- **INSTRUCTIONS TO FOLLOW**: Print out the data below word for word, leaving out the pictures.

- **MATERIAL FOR THIS EXERCISE**:
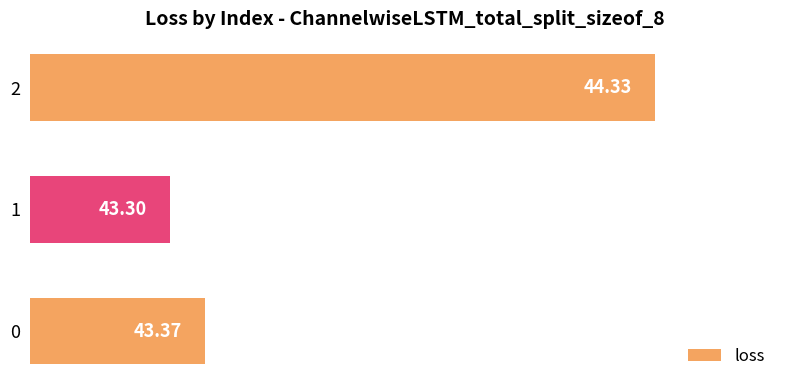

Are the bars grouped side by side (vs. stacked)?

No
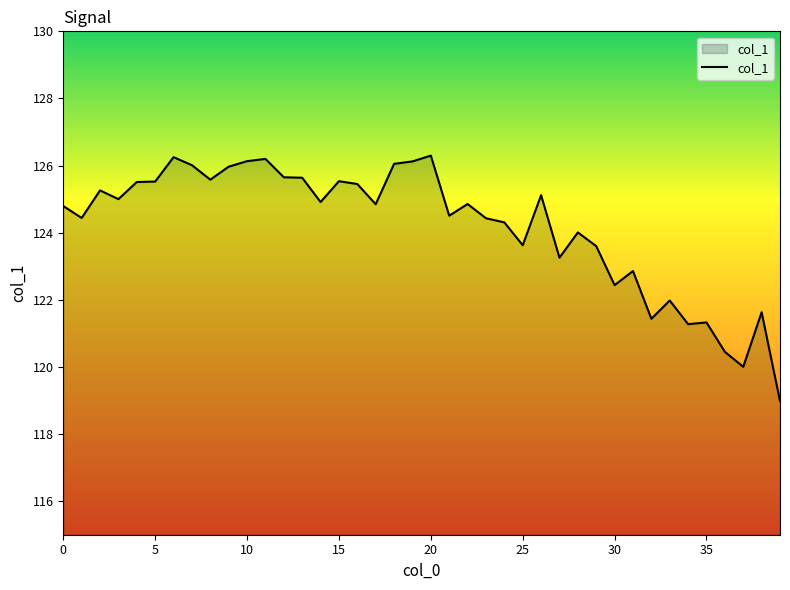

What is the difference between the maximum and minimum values?

7.3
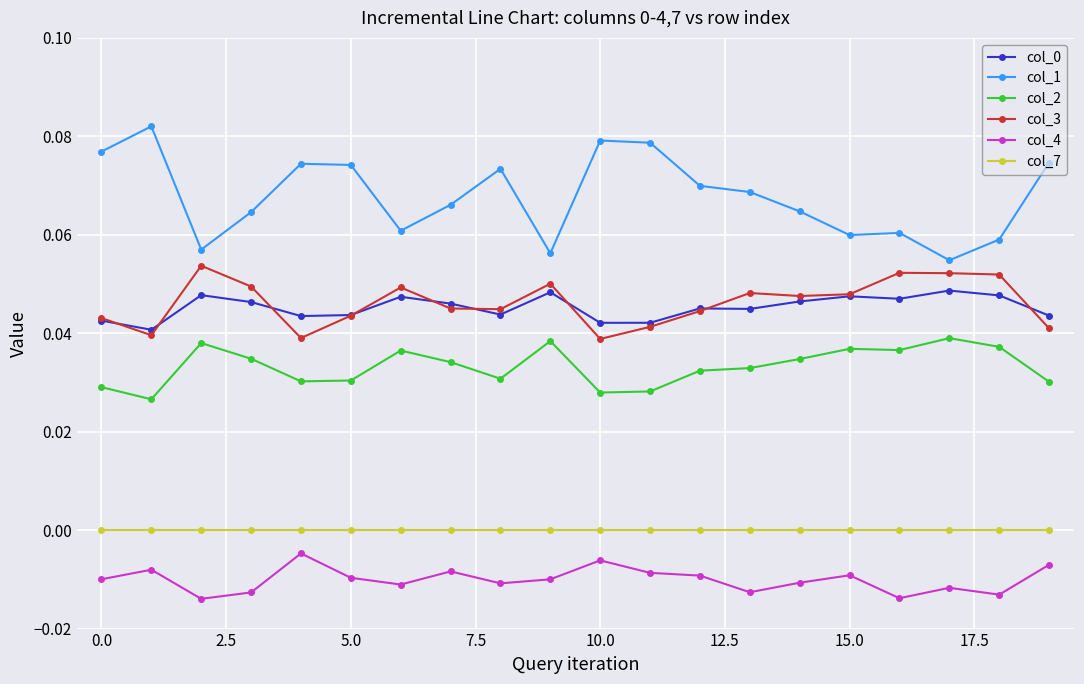

How many col_1 values are between 0 and 1?

20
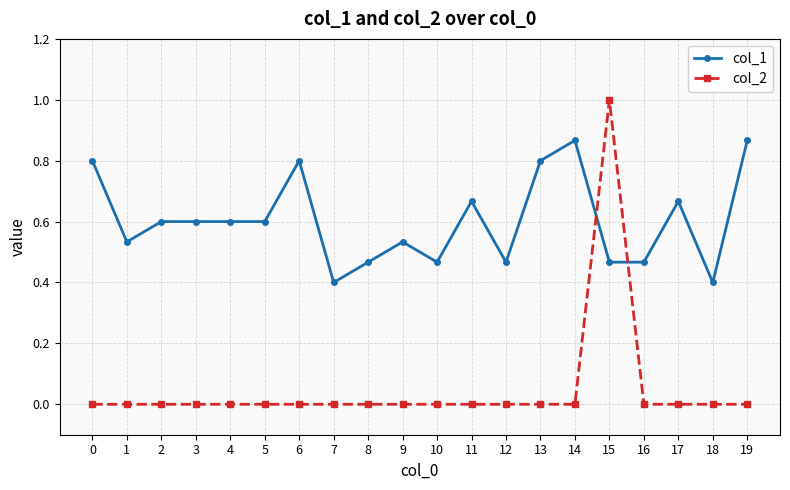

Is it true that col_2 equals 0.0 at 12?

True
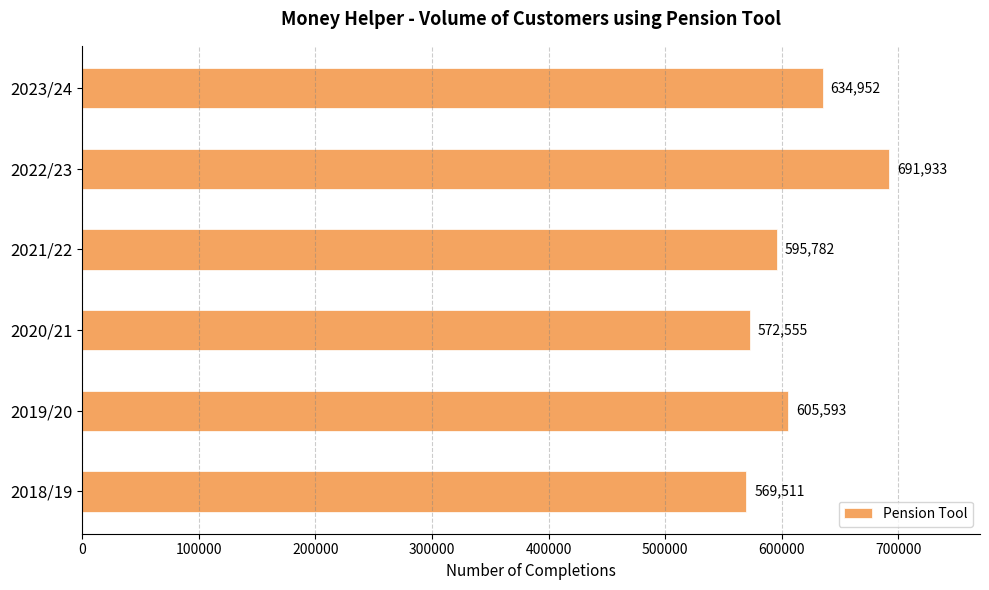

Where is the data nearest to the value 630722?

2023/24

- **FINISHED TASK**:
Are the bars grouped side by side (vs. stacked)?

No

What is the difference between the maximum and minimum values?

7.3

How many col_1 values are between 0 and 1?

20

Is it true that col_2 equals 0.0 at 12?

True

Where is the data nearest to the value 630722?

2023/24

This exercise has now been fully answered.